3.2 The rules, procedures, and contracts governing the agreement should be clear, understandable, and
consistent with relevant laws and regulations. They should be readily available as appropriate for all
parties with a legitimate interest.
3.3 The rules, procedures, and contracts governing the agreement should be complete, valid, and enforceable
in all relevant jurisdictions. There should be a high degree of certainty that actions taken under such rules
and procedures will not be stayed, voided, or reversed.
3.4 The agreement should be consistent with the applicable regulatory frameworks.
3.5 In cross-border interoperable systems, risks arising from any potential conflicts of laws across jurisdictions
should be identified and mitigated.
49. Payments processed via interoperable systems may be subject to higher legal risks, compared with those
processed in a single system. Conflicts may arise if it is not clear which are the specific laws, regulations, rules,
or procedures applicable to payments processed via interoperable systems. In exceptional circumstances (e.g.,
the default of a participant in one of the systems), uncertainties or conflicts could arise if the rules governing
interoperability do not clearly specify the procedures to be followed.
50. Conflicts may also arise when the legal basis, in particular the contracts, do not clearly define the rights
and obligations of the RPEs participating in an interoperability agreement.
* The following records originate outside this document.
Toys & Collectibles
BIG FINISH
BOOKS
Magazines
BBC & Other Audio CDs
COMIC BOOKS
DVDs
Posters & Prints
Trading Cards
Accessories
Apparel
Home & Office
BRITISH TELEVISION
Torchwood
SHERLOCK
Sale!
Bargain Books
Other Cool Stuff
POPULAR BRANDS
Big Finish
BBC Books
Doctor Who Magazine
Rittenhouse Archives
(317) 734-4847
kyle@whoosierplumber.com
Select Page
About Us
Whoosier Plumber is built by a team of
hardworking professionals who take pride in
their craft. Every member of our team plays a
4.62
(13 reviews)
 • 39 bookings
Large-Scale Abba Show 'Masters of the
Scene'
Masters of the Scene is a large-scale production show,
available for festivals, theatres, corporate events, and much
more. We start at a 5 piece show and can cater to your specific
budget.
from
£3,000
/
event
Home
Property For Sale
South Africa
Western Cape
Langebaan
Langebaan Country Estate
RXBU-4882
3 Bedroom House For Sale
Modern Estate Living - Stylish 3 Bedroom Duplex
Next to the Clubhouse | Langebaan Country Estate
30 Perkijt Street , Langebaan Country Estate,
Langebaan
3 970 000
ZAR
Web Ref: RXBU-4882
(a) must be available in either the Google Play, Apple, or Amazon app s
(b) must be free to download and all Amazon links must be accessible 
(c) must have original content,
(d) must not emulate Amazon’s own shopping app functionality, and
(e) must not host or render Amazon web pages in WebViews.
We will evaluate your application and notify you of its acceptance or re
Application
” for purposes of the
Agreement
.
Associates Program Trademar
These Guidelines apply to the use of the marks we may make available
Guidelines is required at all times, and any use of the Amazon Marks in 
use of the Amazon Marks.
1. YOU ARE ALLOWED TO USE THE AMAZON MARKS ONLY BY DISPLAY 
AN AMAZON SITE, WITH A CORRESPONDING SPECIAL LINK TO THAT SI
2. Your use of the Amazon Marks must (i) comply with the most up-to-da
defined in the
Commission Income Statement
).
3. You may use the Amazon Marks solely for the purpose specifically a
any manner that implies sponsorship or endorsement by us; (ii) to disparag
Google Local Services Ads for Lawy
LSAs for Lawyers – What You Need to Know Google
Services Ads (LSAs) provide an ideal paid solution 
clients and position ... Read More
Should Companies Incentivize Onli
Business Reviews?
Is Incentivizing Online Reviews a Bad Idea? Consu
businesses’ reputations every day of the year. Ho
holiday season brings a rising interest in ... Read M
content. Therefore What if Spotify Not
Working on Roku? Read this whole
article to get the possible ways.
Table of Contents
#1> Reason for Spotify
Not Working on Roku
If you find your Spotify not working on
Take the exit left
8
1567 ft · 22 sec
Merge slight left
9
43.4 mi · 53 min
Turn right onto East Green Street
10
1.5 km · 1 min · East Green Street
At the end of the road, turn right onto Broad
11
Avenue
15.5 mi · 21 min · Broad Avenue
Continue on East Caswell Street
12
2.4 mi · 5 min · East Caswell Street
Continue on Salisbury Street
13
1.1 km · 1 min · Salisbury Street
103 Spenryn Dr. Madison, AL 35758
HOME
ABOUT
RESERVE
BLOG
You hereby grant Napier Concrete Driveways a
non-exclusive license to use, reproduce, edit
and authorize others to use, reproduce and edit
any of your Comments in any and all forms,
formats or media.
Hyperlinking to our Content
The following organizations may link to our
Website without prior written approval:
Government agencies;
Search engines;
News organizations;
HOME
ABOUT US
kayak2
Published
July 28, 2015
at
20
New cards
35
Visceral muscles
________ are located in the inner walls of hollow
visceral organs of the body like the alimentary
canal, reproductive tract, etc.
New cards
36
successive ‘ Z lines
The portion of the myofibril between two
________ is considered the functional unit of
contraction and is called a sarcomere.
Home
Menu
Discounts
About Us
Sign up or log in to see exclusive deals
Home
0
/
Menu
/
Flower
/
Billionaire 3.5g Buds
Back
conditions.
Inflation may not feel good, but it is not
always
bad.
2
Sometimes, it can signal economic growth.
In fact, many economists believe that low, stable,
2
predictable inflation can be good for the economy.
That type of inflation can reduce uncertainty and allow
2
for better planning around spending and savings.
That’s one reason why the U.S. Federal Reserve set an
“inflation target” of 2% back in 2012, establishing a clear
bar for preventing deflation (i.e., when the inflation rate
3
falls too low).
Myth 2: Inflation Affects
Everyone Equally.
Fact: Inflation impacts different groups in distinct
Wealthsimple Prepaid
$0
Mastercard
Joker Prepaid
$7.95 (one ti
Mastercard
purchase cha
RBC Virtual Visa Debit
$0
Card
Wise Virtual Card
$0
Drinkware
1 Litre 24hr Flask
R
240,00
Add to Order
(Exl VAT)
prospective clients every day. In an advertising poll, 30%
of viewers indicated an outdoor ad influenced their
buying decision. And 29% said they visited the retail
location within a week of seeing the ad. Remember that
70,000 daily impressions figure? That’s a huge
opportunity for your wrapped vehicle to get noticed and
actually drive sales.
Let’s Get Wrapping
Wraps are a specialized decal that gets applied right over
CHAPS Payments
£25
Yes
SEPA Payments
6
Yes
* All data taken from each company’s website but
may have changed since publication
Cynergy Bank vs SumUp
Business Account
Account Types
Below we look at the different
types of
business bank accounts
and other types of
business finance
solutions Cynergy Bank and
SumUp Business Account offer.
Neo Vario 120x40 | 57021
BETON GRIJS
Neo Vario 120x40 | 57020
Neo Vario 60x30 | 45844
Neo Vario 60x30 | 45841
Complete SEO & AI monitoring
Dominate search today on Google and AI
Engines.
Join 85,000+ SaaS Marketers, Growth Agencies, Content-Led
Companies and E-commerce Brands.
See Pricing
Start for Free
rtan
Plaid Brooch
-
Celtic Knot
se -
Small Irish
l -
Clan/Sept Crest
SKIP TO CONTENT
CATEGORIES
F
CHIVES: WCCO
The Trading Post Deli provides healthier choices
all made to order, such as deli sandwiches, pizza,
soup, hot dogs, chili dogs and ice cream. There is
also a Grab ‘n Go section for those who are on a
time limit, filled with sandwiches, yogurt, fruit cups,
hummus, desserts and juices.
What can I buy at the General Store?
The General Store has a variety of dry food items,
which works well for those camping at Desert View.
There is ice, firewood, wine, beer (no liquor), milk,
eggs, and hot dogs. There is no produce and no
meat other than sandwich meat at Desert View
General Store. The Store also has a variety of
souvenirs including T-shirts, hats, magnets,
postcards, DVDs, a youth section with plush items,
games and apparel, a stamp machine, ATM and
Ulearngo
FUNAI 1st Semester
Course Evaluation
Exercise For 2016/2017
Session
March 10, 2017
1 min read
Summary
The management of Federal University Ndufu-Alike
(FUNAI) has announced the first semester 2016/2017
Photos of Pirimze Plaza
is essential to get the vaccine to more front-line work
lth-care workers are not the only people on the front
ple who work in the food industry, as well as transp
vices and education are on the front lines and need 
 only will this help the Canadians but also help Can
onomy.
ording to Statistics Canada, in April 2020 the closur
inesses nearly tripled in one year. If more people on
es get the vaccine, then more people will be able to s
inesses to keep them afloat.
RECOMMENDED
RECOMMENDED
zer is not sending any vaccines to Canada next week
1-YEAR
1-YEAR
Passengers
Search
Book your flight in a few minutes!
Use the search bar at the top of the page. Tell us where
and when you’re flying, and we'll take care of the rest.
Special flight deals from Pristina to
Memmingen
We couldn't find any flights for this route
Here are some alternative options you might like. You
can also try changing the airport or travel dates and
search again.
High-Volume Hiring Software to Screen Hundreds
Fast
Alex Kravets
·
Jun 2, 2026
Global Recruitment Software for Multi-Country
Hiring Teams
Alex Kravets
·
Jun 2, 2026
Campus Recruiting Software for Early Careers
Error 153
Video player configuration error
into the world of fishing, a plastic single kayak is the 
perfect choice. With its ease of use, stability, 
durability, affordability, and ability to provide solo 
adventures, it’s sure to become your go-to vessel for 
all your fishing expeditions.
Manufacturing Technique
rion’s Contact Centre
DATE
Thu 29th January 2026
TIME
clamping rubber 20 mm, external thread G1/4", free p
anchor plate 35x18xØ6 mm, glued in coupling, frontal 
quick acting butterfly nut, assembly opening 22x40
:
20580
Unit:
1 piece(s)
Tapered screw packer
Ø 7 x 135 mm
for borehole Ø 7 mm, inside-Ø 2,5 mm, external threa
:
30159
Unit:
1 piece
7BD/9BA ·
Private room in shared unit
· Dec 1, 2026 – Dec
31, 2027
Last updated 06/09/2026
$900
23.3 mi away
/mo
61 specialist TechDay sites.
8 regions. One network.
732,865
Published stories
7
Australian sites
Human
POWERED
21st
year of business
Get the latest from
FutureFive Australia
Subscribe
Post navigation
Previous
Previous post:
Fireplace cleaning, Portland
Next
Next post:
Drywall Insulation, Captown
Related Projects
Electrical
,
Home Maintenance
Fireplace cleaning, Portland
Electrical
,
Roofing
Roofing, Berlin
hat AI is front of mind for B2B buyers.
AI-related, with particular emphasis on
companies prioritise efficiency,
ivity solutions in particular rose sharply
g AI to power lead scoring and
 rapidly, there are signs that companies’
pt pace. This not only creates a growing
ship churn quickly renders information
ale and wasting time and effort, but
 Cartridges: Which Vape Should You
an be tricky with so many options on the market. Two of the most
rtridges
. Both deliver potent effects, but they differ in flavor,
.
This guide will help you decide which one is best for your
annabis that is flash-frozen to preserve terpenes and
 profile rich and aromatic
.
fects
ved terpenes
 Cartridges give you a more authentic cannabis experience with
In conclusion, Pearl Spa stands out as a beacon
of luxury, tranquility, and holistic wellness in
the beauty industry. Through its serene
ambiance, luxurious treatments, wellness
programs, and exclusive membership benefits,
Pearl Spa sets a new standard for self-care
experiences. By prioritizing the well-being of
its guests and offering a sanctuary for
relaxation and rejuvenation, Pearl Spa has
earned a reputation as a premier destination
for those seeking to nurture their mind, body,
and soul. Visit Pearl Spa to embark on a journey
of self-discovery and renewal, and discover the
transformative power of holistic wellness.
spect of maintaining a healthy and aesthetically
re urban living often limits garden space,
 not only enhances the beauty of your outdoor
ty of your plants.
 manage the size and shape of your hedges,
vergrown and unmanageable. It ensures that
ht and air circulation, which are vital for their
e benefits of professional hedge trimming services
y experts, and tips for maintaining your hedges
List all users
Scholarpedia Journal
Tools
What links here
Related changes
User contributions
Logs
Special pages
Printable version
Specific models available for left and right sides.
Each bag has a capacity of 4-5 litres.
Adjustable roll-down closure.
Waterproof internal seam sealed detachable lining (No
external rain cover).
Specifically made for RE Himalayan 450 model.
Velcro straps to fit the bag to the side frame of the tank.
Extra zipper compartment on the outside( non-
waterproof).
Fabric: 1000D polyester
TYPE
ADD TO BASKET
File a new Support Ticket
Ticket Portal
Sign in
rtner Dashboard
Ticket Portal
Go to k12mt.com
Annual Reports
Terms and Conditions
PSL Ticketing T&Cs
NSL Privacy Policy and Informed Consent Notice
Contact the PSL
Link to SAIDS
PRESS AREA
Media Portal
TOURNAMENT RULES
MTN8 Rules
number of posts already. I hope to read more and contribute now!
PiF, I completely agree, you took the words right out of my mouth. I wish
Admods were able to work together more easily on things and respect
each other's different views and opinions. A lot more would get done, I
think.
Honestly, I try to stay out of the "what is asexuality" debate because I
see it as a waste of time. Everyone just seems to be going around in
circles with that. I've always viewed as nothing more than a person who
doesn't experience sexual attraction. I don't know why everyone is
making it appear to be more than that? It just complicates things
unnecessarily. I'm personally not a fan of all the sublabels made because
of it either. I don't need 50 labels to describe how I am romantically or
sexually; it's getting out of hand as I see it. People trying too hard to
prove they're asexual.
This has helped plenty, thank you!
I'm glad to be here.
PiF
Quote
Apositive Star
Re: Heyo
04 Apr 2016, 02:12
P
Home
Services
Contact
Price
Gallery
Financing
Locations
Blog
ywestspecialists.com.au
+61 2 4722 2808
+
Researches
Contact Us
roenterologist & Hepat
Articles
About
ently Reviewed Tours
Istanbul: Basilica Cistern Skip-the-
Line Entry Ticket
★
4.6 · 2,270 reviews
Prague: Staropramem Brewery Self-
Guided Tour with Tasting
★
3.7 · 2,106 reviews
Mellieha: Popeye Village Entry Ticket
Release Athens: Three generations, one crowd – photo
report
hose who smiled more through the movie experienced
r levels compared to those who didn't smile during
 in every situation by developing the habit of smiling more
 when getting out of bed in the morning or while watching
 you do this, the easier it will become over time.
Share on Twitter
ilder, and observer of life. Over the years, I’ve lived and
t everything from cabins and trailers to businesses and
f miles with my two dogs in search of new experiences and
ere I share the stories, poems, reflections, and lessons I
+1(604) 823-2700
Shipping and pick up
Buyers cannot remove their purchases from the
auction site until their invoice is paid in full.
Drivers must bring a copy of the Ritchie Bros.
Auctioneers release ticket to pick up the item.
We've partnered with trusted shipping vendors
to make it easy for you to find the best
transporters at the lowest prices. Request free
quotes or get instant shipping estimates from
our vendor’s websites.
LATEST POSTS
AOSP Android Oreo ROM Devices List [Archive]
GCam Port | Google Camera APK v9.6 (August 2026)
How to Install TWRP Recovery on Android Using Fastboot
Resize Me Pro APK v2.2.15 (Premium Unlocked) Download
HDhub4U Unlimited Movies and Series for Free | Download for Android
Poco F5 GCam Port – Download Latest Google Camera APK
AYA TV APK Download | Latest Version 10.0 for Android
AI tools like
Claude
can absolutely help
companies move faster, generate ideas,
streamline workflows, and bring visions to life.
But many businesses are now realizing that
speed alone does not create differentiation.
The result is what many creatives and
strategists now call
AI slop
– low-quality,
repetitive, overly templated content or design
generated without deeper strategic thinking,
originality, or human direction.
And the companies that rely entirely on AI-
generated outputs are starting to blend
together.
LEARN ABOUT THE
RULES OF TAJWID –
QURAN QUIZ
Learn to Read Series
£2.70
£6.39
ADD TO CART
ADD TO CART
Conflicts can stem from differences
in laws and regulations defining rights and obligations, finality, and irrevocability, and settlement finality. In
order to safeguard the protection of customers’ assets, RPEs should determine appropriate liability regimes
to minimize the potential loss for their customers. Legal risks should also be mitigated in case interoperability
involves a settlement agent that temporarily holds the funds transferred between one RPE and another in a
transitional account.
OPERATIONAL RISK
Principle 4: RPEs participating in an interoperability agreement should carefully assess the operational risks
related to the interoperability.
Key issues:
4.1 The scope of information security policy of RPEs that participate in interoperable systems should cover
all aspects relating to interoperability.
4.2 Operational arrangements for interoperability should be agreed to by the RPEs and communicated to all
relevant parties.
4.3 RPEs should ensure that their risk management capacity is sufficiently scalable and reliable in order for
them to comply with the operational requirements of interoperability both at the current and projected
peak volumes of activity and to achieve the agreed service level objectives.
4.4 Interoperability should be appropriately tested and monitored, and incidents should be logged and
followed up. RPEs participating in interoperable systems and all parties involved should agree on business
continuity plans that preserve interoperability under even extreme adverse circumstances.